Change detection outputs

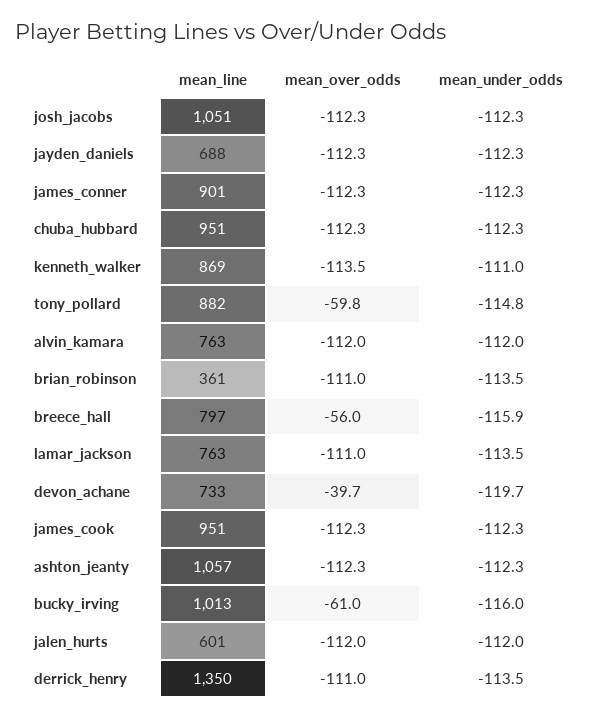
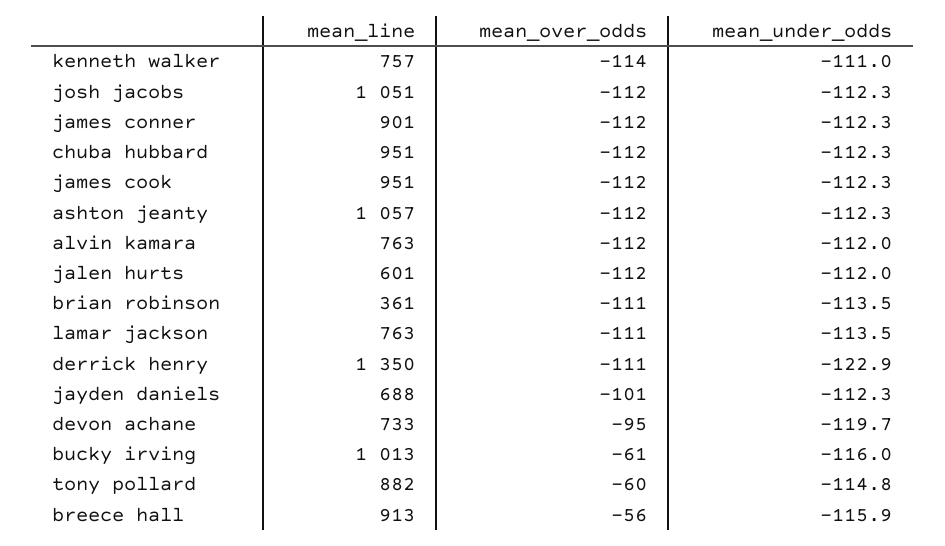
  {
    "mean_line": {
      "josh_jacobs": 1051,
      "jayden_daniels": 688,
      "james_conner": 901,
      "chuba_hubbard": 951,
-     "kenneth_walker": 869,
+     "kenneth_walker": 757,
      "tony_pollard": 882,
      "alvin_kamara": 763,
      "brian_robinson": 361,
-     "breece_hall": 797,
+     "breece_hall": 913,
      "lamar_jackson": 763,
      "devon_achane": 733,
      "james_cook": 951,
      "ashton_jeanty": 1057,
      "bucky_irving": 1013,
      "jalen_hurts": 601,
      "derrick_henry": 1350
    },
    "mean_over_odds": {
      "josh_jacobs": -112.3,
-     "jayden_daniels": -112.3,
+     "jayden_daniels": -101,
      "james_conner": -112.3,
      "chuba_hubbard": -112.3,
      "kenneth_walker": -113.5,
      "tony_pollard": -59.8,
      "alvin_kamara": -112,
      "brian_robinson": -111,
      "breece_hall": -56,
      "lamar_jackson": -111,
-     "devon_achane": -39.7,
+     "devon_achane": -95,
      "james_cook": -112.3,
      "ashton_jeanty": -112.3,
      "bucky_irving": -61,
      "jalen_hurts": -112,
      "derrick_henry": -111
    },
    "mean_under_odds": {
      "josh_jacobs": -112.3,
      "jayden_daniels": -112.3,
      "james_conner": -112.3,
      "chuba_hubbard": -112.3,
      "kenneth_walker": -111,
      "tony_pollard": -114.8,
      "alvin_kamara": -112,
      "brian_robinson": -113.5,
      "breece_hall": -115.9,
      "lamar_jackson": -113.5,
      "devon_achane": -119.7,
      "james_cook": -112.3,
      "ashton_jeanty": -112.3,
      "bucky_irving": -116,
      "jalen_hurts": -112,
-     "derrick_henry": -113.5
+     "derrick_henry": -122.9
    }
  }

What to work on
When you reproduce the data shown above, keep each line exact and omit every picture.

Task output
  {
    "mean_line": {
      "josh_jacobs": 1051,
      "jayden_daniels": 688,
      "james_conner": 901,
      "chuba_hubbard": 951,
-     "kenneth_walker": 869,
+     "kenneth_walker": 757,
      "tony_pollard": 882,
      "alvin_kamara": 763,
      "brian_robinson": 361,
-     "breece_hall": 797,
+     "breece_hall": 913,
      "lamar_jackson": 763,
      "devon_achane": 733,
      "james_cook": 951,
      "ashton_jeanty": 1057,
      "bucky_irving": 1013,
      "jalen_hurts": 601,
      "derrick_henry": 1350
    },
    "mean_over_odds": {
      "josh_jacobs": -112.3,
-     "jayden_daniels": -112.3,
+     "jayden_daniels": -101,
      "james_conner": -112.3,
      "chuba_hubbard": -112.3,
      "kenneth_walker": -113.5,
      "tony_pollard": -59.8,
      "alvin_kamara": -112,
      "brian_robinson": -111,
      "breece_hall": -56,
      "lamar_jackson": -111,
-     "devon_achane": -39.7,
+     "devon_achane": -95,
      "james_cook": -112.3,
      "ashton_jeanty": -112.3,
      "bucky_irving": -61,
      "jalen_hurts": -112,
      "derrick_henry": -111
    },
    "mean_under_odds": {
      "josh_jacobs": -112.3,
      "jayden_daniels": -112.3,
      "james_conner": -112.3,
      "chuba_hubbard": -112.3,
      "kenneth_walker": -111,
      "tony_pollard": -114.8,
      "alvin_kamara": -112,
      "brian_robinson": -113.5,
      "breece_hall": -115.9,
      "lamar_jackson": -113.5,
      "devon_achane": -119.7,
      "james_cook": -112.3,
      "ashton_jeanty": -112.3,
      "bucky_irving": -116,
      "jalen_hurts": -112,
-     "derrick_henry": -113.5
+     "derrick_henry": -122.9
    }
  }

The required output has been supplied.